"You guys have it real easy. I never had it like this where I grew up. But I send my kids here because the fact is you go to one of the best schools in the country: Rushmore. Now, for some of you it doesn't matter. You were born rich and your going to stay rich. But here's my advice to the rest of you: Take dead aim on the rich boys. Get them in the crosshairs and take them down. Just remember, they can buy anything but they can't buy backbone. Don't let them forget it. Thank you."
Wes Anderson is an amazing director and this film was the first of this kind of film that I truly appreciated. Up to this point, my love of film didn't go past action movies and blockbusters and the occasional classic. Then I saw this preview and my young, 8th grade mind saw Bill Murray and a smart mouthed youngin on the previews and said to my dad "Lets see this!" Well, I saw it and was blown away so much that I had no idea wether I liked it or hated it. Well, after a year and waiting and waiting for it to come to VHS, I rented it and discovered I didn't like it or hate it. I loved it.
Wes Anderson has the style that I love the most of any modern director. Its quirky, funny, melancholoy and filled with genius moments. He has a way of working with actors as well. His ensemble spirit is seen in almost every movie, but where Royal T's and Life Aquatic get bogged down with ensemble (not a bad thing, just not the thing I love th ebest about his movies), Wes directs two stunning performances with great support in this film. The two best performances of this film (and in any Wes film) are executed by Jason Schwartzman and Bill Murray. Schwartzman (who I believe was 16 during the shooting of this film) plays the fast talking, smart mouthed "genius" Max Fischer who to this day stands as one of my personal anti-heroes. He is actual the class clown and failure as he has too many extra-curricular activities. He befriends a man who gives a speech at his school, Rushmore named Herman Blume (Murray.) Here is yet another genius melancholy Murray role, and the first of his new trend in this style (Lost in Translation, Broken Flowers, Zissou). Fischer falls for a school teacher who donated a book to the library (about Jacque Cousteau) and falls into a strange love triangle between himself, Blume and Ms. Cross.

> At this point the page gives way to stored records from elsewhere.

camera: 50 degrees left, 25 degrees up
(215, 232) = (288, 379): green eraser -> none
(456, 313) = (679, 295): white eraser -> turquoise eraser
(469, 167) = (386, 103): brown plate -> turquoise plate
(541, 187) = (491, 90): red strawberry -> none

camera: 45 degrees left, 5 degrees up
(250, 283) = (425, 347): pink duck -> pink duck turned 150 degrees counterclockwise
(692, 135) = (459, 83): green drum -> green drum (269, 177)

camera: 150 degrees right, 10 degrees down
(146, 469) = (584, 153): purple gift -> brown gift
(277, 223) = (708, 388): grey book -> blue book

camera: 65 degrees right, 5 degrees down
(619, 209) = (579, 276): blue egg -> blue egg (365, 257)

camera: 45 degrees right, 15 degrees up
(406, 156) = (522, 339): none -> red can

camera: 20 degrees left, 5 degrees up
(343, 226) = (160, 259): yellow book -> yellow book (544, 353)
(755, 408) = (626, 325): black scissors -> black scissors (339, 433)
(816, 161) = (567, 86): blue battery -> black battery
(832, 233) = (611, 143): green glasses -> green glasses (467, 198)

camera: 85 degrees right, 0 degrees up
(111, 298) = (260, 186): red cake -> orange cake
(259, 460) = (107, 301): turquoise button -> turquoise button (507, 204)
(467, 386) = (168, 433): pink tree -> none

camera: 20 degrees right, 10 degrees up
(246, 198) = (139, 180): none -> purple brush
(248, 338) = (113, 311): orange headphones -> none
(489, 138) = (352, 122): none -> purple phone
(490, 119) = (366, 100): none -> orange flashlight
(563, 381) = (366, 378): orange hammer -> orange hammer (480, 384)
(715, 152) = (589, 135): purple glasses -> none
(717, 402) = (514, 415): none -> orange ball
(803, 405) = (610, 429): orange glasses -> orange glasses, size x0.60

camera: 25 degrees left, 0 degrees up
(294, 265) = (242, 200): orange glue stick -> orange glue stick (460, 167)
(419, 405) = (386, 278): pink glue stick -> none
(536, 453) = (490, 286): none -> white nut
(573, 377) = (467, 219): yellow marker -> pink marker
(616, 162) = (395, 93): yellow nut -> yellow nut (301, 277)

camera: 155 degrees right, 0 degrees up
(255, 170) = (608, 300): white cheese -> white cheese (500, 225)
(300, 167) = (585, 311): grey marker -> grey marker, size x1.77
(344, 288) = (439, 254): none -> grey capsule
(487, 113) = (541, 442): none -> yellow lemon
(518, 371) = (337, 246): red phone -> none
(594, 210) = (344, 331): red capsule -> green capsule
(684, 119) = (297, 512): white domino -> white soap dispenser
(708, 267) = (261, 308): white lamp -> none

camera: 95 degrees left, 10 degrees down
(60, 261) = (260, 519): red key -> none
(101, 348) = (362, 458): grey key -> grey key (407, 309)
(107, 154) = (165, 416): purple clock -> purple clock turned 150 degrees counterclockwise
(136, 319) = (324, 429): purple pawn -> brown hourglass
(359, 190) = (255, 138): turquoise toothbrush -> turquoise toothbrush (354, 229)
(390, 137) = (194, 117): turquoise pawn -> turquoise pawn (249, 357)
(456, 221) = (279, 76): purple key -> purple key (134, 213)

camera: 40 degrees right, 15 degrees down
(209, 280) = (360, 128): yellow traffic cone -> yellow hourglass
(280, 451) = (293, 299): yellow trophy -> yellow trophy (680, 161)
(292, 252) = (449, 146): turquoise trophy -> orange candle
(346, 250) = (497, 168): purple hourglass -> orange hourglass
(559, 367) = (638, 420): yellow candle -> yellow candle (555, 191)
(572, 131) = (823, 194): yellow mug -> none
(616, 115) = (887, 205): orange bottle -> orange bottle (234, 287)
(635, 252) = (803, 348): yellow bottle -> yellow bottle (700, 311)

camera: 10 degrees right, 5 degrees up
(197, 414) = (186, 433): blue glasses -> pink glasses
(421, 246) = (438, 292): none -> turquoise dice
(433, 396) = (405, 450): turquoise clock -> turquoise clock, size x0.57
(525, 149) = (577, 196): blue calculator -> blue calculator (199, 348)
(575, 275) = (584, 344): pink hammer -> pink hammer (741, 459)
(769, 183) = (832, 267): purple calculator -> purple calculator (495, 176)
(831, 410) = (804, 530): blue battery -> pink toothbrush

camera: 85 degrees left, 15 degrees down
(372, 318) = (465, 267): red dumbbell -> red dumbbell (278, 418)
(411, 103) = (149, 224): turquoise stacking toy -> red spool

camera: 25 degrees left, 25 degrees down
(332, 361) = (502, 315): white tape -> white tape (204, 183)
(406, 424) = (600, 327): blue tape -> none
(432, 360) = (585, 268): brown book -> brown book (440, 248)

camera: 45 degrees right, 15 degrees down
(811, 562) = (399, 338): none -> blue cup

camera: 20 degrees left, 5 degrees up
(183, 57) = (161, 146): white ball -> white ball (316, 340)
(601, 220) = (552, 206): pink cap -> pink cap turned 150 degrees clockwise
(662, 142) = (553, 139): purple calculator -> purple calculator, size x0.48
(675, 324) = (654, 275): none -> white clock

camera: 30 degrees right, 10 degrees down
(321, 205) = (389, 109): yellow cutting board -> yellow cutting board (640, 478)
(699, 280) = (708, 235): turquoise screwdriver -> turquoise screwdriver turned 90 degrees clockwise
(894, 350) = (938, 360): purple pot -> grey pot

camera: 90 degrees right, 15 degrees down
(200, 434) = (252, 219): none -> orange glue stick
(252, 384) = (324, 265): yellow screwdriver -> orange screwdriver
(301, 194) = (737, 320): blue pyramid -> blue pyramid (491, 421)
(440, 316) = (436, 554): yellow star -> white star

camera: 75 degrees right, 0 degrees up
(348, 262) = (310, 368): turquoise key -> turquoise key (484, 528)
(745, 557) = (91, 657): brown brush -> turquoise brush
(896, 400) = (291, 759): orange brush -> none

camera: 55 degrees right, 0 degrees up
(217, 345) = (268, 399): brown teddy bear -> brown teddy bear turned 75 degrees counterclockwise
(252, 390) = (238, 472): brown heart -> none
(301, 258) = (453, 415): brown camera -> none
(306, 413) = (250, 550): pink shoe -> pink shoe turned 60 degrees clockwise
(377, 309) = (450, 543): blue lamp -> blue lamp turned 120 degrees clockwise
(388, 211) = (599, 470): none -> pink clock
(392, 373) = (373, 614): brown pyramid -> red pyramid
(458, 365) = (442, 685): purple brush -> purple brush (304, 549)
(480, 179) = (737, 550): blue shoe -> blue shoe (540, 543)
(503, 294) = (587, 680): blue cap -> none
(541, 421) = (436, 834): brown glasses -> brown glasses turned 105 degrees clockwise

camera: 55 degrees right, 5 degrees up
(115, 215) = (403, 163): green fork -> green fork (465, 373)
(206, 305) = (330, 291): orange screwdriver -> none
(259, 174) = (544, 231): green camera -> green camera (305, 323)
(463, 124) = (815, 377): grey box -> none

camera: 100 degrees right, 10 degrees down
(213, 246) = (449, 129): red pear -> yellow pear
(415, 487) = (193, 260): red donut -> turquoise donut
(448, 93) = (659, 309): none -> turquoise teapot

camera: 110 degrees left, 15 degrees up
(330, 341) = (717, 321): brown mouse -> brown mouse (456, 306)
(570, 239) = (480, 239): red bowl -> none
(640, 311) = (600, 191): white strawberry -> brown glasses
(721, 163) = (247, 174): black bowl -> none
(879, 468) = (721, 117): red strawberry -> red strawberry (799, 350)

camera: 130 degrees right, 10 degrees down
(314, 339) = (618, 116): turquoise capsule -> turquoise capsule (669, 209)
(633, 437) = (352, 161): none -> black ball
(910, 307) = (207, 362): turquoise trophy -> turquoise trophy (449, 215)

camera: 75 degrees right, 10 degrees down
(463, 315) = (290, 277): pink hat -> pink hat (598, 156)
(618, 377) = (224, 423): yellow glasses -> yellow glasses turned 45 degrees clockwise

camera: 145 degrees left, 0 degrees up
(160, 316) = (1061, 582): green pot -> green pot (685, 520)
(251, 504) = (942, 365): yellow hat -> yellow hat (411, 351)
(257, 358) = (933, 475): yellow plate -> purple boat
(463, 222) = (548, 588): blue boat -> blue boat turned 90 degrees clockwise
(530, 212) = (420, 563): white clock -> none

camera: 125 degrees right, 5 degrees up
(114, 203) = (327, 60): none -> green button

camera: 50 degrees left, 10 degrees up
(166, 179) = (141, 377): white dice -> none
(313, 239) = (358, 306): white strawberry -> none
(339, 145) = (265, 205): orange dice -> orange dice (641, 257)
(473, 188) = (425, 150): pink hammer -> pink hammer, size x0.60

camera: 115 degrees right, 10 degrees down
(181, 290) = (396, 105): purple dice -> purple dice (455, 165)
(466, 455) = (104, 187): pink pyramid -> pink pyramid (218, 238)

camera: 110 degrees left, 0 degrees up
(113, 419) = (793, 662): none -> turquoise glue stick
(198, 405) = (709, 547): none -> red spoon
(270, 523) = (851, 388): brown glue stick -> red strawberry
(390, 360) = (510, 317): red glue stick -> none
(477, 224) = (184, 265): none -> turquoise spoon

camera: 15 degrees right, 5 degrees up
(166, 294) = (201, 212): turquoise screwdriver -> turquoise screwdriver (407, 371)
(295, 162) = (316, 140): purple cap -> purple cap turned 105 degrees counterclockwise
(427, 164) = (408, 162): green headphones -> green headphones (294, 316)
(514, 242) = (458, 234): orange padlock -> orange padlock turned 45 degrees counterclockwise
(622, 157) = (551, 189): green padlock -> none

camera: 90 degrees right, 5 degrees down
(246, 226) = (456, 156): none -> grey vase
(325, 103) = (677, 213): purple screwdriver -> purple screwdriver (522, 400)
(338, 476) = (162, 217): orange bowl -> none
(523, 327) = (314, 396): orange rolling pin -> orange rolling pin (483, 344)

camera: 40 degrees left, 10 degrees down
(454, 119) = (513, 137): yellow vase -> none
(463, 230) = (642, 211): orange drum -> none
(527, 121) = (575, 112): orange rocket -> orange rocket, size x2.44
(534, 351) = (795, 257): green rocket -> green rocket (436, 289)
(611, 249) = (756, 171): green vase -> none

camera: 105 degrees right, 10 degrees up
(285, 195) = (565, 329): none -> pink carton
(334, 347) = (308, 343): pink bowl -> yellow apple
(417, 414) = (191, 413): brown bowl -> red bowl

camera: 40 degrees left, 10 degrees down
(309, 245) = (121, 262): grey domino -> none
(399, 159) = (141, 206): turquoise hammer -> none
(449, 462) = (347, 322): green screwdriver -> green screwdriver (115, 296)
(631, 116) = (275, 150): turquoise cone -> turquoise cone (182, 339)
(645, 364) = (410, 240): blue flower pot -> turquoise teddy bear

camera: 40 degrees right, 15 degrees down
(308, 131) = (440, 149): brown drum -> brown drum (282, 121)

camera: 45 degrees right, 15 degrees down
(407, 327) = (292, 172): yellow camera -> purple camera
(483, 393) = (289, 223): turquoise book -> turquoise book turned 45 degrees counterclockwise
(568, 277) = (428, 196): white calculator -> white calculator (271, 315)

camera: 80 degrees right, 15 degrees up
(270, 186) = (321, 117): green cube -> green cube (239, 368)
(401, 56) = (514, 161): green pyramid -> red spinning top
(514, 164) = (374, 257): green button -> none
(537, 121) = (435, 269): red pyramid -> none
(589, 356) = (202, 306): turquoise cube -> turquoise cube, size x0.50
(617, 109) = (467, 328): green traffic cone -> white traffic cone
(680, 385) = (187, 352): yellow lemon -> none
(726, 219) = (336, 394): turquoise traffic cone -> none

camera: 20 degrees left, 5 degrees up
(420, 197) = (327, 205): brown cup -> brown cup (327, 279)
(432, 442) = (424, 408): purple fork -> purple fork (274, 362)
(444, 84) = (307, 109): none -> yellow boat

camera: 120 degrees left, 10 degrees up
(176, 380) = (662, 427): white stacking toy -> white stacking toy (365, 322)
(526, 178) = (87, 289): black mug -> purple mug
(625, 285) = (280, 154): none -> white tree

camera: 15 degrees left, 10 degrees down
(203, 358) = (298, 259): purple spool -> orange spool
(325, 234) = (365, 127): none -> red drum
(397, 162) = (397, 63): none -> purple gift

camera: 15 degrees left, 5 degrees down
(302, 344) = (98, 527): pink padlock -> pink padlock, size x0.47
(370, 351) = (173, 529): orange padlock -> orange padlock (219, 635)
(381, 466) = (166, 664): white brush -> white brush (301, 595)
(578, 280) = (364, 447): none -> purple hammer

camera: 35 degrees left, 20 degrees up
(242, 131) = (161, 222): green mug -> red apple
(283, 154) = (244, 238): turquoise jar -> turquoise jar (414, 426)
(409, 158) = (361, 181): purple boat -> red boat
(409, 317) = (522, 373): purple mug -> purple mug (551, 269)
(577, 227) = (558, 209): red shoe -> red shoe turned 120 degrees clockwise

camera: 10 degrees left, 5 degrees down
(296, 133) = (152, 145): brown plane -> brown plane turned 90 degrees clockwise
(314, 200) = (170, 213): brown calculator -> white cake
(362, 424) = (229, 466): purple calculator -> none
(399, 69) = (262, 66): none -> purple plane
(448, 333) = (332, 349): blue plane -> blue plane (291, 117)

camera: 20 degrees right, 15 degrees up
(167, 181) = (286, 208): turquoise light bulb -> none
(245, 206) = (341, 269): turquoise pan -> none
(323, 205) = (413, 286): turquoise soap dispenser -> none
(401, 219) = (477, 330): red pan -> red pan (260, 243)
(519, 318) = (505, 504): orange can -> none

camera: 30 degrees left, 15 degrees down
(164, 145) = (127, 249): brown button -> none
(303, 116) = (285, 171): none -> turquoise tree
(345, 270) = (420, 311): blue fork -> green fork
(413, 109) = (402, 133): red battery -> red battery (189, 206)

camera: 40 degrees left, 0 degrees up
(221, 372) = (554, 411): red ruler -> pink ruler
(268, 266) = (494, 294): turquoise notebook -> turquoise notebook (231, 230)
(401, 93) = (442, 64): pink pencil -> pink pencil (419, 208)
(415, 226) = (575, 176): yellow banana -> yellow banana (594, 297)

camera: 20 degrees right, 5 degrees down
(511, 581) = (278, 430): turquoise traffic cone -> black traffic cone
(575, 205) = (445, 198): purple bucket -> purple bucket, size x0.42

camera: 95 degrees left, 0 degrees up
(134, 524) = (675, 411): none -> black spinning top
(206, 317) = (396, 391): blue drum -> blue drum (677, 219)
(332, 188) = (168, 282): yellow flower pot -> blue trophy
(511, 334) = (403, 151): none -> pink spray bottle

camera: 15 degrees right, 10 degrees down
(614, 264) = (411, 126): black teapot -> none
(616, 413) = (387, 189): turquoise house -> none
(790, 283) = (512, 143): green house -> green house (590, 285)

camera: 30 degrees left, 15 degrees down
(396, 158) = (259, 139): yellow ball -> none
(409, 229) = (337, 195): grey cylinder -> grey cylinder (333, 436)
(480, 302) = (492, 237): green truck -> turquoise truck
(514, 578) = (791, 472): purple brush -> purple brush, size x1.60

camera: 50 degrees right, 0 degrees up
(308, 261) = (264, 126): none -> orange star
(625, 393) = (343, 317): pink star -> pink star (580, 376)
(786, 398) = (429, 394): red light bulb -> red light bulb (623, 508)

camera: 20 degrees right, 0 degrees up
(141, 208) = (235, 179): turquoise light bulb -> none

As most of Wes' works go, they are comedy, but with serious relationship issues and dramatic build-up. As Royal T's is his best drama (but its still riotusly funny), Rushmore is more comedy. For me, the more funny Wes can get, the better (another reason why I love Life Aquatic so much... I think I laughed the most at a movie during LA.) Anyway, his films strike a chord with me so much. I can't wait to see what else he can do as his career is just only ten years old.